- **Your instructions**
Count the lines in the material that contain the string "cifras", treating case as significant, and give only that number.

- **Source information**
_____
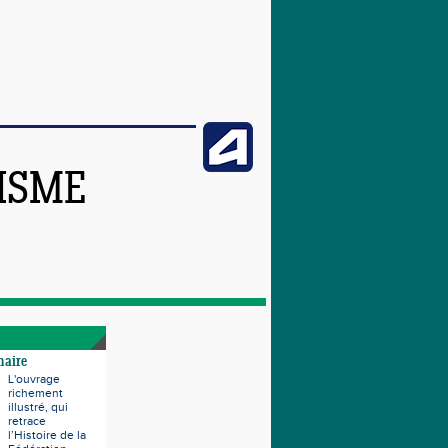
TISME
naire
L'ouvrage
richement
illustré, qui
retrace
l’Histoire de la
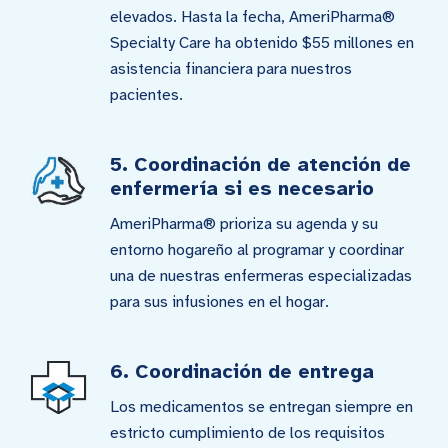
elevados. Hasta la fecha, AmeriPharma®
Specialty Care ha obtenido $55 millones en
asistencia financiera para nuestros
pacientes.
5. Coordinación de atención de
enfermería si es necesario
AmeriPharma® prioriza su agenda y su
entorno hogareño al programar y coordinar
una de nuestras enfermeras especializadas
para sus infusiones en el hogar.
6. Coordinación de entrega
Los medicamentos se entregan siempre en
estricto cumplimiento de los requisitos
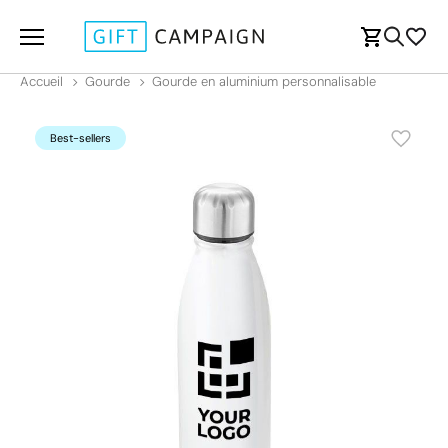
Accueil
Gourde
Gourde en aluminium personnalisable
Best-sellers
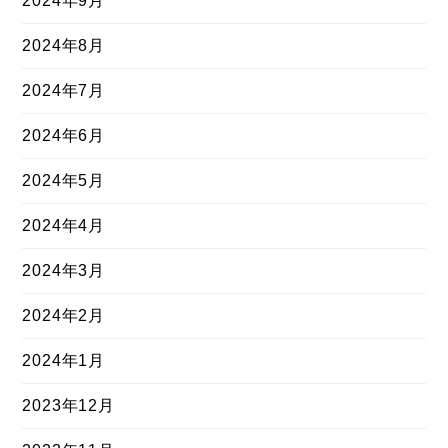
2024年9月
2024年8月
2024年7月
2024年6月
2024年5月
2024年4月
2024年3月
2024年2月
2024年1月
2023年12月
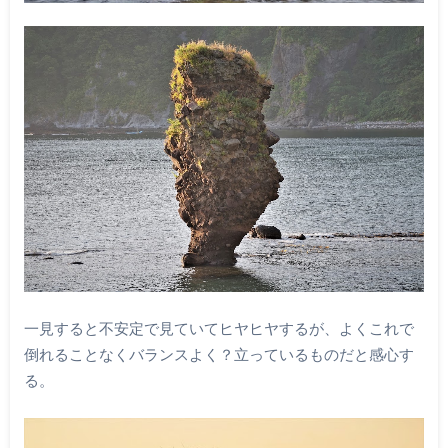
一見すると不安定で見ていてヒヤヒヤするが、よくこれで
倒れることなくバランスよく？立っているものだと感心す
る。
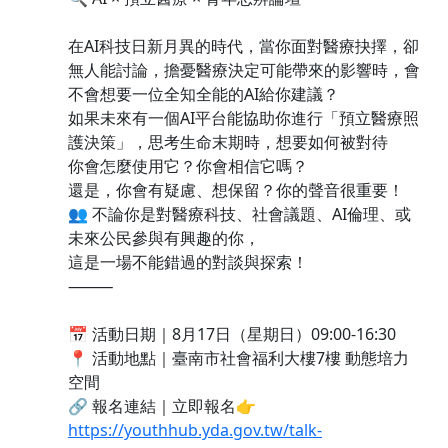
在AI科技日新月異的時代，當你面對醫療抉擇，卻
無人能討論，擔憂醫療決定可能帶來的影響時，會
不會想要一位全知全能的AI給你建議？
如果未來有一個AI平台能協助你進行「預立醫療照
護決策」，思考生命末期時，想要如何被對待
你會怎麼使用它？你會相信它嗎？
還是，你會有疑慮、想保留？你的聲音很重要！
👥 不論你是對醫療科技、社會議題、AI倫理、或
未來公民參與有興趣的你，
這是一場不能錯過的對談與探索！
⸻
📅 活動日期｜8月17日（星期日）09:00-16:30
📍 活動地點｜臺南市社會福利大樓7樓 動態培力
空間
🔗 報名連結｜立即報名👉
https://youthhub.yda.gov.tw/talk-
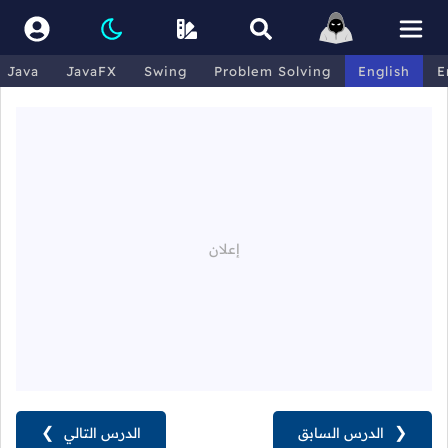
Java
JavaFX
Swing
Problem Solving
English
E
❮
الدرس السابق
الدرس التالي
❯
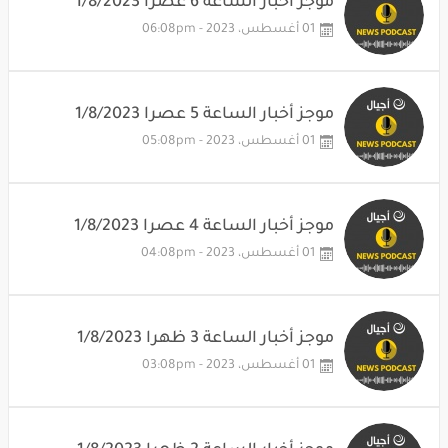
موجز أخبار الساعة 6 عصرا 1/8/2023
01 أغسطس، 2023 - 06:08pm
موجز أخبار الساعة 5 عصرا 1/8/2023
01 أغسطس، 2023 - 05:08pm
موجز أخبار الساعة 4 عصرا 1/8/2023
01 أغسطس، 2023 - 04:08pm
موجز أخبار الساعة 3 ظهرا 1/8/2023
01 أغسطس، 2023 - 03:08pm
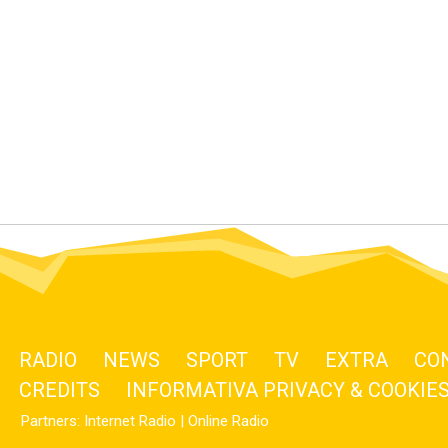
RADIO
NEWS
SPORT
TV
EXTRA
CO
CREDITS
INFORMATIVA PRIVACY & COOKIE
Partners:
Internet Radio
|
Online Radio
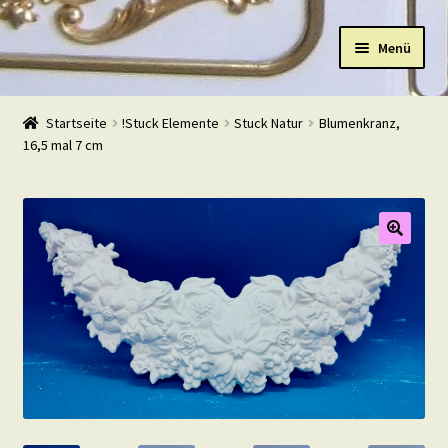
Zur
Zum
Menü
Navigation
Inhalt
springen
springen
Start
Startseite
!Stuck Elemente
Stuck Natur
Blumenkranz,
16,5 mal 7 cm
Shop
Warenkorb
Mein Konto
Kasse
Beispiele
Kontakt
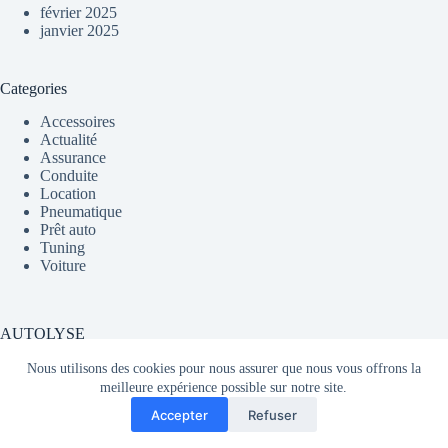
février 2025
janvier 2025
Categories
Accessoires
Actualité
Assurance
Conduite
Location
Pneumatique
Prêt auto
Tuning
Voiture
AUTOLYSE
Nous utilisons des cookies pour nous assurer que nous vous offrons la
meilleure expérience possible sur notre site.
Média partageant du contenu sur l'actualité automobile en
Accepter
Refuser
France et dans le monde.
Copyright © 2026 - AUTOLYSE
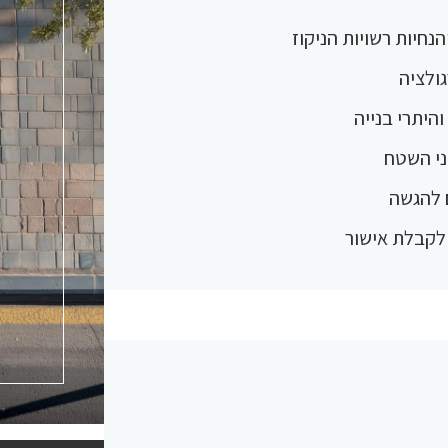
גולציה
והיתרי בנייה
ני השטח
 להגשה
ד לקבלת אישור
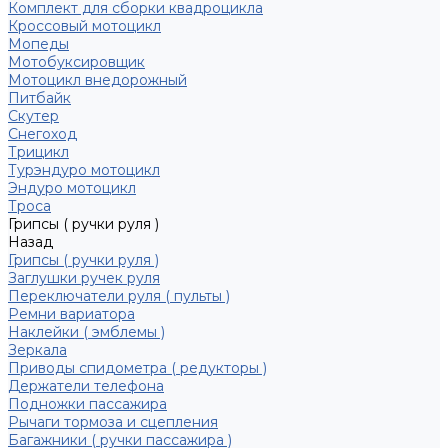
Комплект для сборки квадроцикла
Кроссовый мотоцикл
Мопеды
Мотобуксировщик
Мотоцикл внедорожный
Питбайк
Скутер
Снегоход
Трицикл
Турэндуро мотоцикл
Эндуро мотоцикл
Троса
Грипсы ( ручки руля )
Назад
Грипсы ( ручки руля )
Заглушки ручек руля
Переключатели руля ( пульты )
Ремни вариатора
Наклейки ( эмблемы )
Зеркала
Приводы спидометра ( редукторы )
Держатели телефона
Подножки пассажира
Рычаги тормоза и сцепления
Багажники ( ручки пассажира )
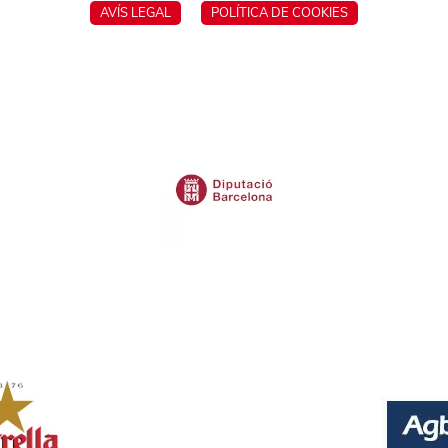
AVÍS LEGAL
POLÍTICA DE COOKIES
_____
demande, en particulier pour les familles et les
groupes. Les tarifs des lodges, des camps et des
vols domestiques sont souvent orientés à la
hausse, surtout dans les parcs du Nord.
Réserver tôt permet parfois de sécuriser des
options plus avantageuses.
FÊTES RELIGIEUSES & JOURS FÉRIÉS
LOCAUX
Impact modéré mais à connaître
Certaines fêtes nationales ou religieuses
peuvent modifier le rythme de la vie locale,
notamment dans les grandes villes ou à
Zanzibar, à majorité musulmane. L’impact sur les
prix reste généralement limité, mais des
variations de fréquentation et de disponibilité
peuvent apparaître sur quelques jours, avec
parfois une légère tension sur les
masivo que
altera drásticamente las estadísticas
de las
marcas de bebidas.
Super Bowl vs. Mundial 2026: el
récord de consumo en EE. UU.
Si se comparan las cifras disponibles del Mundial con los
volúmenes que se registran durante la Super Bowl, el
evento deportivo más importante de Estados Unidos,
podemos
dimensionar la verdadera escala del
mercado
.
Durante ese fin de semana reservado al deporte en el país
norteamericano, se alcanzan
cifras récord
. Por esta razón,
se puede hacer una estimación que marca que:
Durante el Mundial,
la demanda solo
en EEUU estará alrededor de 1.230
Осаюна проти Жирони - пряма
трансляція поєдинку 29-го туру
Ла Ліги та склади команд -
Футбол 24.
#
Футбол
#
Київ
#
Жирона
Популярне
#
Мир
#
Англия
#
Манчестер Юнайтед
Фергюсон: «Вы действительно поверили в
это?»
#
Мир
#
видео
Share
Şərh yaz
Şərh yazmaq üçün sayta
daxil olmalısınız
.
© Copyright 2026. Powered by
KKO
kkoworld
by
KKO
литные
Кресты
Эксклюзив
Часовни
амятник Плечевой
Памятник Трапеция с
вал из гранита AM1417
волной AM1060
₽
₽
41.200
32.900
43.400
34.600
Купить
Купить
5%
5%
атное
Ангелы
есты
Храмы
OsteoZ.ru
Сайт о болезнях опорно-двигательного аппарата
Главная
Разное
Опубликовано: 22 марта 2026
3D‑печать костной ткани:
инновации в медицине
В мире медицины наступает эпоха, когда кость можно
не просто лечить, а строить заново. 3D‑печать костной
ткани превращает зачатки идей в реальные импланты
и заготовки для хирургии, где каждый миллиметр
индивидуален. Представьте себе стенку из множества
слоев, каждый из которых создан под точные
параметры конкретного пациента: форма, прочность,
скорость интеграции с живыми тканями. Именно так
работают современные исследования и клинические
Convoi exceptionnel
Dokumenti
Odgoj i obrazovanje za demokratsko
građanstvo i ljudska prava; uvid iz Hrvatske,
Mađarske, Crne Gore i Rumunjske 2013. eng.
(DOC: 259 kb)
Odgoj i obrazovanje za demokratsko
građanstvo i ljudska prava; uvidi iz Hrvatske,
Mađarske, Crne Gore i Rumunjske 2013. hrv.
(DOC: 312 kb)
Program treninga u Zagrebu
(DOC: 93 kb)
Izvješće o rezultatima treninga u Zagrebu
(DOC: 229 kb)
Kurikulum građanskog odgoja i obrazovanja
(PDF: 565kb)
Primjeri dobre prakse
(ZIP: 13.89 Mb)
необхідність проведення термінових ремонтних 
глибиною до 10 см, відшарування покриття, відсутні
_____
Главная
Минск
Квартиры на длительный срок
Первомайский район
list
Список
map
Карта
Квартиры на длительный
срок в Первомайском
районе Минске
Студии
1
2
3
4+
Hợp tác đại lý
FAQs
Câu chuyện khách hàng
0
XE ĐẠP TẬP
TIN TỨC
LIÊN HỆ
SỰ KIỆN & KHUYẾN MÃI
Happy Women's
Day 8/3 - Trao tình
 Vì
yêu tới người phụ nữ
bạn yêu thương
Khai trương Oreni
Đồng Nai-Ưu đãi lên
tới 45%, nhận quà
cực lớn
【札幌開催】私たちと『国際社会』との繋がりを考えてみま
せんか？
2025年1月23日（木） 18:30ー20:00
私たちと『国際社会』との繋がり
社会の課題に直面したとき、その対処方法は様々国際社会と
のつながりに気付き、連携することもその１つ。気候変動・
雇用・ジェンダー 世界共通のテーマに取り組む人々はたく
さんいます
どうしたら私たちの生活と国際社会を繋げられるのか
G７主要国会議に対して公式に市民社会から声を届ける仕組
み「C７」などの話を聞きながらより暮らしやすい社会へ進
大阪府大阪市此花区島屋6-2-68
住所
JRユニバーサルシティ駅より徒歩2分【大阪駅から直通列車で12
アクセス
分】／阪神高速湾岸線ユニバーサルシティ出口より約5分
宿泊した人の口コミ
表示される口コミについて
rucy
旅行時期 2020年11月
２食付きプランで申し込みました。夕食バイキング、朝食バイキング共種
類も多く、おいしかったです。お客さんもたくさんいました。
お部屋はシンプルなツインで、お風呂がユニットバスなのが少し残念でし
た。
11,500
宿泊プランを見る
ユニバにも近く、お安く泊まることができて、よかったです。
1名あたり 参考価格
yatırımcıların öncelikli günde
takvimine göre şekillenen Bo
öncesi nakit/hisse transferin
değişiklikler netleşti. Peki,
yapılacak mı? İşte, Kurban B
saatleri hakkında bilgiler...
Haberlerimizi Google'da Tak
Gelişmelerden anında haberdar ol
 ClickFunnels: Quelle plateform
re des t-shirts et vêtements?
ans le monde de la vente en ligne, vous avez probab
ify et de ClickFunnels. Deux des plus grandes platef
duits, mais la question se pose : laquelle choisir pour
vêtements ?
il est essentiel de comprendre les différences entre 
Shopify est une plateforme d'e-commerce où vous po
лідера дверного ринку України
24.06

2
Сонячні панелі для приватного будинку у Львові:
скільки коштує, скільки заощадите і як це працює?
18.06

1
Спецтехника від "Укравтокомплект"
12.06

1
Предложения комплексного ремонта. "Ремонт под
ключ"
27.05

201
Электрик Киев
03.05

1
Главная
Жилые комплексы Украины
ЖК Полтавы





_____
- **Solution to the exercise**
2